Nicht nur von außerhalb kommt Kritik, auch innerhalb des Expertenstabes brodelt es. So verließ Ende des Jahres der Chefökonom Josef Stiglitz die Weltbank. Er war enttäuscht über die permanenten Interventionen der Regierungen. Längst hatten die Experten erkannt, dass die Asienkrise durch die vom IWF vorgeschlagenen Maßnahmen wie Privatisierung nur noch verschärft würde. Stiglitz und seine Einschätzung der Auflagen zur Überwindung der Asienkrise: "Ich fürchtete, dass die vom IWF verordneten Sparmaßnahmen die Wirtschaft endgültig in eine Rezession, wenn nicht gar Depression stürzen würden."

Er äußerte seine Bedenken innerhalb des IWF, drang aber nicht durch: "Es gab Druck, wurde mir gesagt und der käme von den Exekutivdirektoren, die alle Kredite genehmigen. Diese waren wiederum von den Finanzministern der Industriestaaten bestellt." In Gesprächen mit Exekutivdirektoren fand Stiglitz heraus, dass diese selbst unter Druck stehen würden. "Die Konklusio der Asienkrise: Nur die westlichen Banken wurden gerettet," erklärt Federico Nier-Fischer, Leiter der Nachrichtenagentur Inter Press Service.

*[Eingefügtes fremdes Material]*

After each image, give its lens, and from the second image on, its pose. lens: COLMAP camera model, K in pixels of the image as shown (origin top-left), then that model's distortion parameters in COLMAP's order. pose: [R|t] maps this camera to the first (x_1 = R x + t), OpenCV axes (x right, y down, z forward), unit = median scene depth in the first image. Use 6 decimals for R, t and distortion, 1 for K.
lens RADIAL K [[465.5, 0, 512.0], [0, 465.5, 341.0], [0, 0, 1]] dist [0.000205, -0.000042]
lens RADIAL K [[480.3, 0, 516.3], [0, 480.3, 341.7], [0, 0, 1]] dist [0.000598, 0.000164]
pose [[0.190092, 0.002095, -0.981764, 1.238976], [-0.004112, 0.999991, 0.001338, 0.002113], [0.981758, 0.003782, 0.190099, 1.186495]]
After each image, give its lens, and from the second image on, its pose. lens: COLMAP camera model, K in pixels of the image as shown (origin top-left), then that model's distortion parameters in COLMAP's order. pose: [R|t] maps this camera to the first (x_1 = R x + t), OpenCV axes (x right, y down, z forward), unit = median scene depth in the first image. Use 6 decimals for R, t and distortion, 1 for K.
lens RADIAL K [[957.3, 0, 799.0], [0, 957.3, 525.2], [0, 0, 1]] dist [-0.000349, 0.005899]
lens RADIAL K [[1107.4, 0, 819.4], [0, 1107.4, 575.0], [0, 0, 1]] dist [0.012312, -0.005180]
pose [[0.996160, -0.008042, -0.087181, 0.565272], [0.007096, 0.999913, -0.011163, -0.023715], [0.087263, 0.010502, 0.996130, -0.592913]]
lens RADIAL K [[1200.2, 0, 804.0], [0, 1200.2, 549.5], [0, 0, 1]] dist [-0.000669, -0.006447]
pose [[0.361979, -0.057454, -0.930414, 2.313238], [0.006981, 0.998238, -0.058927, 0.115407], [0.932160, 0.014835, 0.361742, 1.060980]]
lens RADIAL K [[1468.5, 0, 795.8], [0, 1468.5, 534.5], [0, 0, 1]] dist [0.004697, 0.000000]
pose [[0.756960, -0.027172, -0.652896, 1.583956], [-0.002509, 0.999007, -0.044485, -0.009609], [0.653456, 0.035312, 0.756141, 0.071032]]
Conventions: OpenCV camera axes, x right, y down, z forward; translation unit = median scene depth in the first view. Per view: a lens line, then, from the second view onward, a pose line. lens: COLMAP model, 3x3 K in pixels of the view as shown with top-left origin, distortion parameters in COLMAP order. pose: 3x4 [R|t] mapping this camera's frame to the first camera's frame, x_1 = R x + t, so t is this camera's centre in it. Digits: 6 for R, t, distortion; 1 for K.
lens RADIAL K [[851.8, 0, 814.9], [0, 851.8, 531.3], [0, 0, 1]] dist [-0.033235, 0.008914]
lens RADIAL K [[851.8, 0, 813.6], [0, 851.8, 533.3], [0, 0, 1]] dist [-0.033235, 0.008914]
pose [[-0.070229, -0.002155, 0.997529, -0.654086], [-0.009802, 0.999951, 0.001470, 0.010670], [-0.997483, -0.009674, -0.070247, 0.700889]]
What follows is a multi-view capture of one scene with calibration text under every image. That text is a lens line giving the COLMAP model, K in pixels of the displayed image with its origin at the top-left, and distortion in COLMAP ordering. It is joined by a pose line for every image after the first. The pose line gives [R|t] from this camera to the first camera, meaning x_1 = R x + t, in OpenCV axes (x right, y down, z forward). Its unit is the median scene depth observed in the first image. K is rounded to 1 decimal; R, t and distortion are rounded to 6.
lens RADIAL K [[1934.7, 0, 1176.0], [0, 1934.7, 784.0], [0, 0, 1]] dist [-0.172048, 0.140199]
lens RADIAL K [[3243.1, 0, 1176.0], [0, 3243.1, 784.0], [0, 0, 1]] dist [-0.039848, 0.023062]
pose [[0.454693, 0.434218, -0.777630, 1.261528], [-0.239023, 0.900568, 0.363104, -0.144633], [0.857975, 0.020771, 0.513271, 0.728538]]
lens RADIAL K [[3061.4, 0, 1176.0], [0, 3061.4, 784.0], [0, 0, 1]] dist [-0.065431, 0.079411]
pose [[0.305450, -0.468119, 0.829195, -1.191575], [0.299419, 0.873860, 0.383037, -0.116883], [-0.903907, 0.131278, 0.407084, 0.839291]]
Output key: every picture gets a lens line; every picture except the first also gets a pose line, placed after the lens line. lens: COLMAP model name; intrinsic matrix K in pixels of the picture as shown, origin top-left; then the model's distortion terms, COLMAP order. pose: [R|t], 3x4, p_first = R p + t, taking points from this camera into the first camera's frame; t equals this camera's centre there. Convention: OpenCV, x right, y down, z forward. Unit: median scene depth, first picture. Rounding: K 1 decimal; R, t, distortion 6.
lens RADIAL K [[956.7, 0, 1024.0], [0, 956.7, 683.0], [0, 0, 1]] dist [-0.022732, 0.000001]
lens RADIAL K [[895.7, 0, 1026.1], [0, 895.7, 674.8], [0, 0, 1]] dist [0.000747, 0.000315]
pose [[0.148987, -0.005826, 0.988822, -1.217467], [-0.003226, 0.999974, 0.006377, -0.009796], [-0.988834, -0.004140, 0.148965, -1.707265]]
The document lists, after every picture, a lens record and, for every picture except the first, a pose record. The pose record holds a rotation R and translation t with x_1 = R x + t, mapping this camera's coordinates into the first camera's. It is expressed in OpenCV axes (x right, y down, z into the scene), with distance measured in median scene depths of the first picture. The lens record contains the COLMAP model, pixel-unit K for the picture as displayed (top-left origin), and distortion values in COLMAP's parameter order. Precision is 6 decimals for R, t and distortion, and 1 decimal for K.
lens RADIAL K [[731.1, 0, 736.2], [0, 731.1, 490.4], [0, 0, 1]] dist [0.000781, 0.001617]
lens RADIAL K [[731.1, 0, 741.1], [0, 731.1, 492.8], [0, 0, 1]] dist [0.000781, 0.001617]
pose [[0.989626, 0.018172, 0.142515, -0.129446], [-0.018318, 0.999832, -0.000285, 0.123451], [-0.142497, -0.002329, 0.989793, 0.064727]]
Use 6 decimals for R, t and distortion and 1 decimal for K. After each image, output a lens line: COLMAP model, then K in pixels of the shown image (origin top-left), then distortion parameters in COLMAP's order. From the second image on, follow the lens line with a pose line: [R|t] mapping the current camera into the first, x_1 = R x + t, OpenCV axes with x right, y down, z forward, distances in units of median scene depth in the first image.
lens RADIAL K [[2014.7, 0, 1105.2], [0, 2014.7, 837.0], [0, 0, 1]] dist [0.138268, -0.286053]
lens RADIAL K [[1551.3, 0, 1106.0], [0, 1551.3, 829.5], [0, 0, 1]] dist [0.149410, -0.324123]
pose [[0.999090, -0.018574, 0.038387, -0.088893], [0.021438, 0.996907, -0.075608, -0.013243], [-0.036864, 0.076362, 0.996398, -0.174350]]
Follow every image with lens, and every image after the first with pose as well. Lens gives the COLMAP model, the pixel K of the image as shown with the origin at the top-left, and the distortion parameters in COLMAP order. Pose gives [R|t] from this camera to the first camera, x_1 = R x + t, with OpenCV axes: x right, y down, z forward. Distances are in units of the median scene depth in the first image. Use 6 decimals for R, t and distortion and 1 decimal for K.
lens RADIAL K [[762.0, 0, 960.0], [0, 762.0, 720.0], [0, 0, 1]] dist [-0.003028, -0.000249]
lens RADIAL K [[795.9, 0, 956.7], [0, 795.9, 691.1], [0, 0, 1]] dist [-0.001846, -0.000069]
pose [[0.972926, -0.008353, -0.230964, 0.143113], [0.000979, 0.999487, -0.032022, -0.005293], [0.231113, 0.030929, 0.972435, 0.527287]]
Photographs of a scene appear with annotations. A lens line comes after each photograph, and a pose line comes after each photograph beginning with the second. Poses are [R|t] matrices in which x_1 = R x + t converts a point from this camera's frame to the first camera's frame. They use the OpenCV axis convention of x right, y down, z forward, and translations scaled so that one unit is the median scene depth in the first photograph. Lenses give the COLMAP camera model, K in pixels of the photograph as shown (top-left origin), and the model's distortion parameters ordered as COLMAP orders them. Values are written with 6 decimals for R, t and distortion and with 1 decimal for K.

Auch ein anderer hoch angesehener Ökonom verließ die Weltbank. Der Inder Ravi Kanbur war bis Mai 2000 wissenschaftlicher Leiter des World Development Report, welcher Armutsbekämpfung zum Thema hatte. "Doch als ihm die kritischen Passagen des Berichts gestrichen wurden und er die permanent Interventionen satt hatte, verließ er das Team," erzählt Karin Küblböck, Ökonomin der Öffentlichen Forschungsstiftung für Entwicklungshilfe. Durch interne Kritiker wurde noch etwas bekannt, was schon lange hinter vorgehaltener Hand gemunkelt wurde: Korruption. Deshalb hat die Weltbank für Prag auch einen großen Korruptionsreport vorbereitet, der erstmals öffentlich diskutiert wird. Vielleicht sind die Weltbankmittel in Zukunft durch erhöhte Transparenz vor den Zugriffen korrupter Eliten gefeit, hoffen NGO-Vertreter.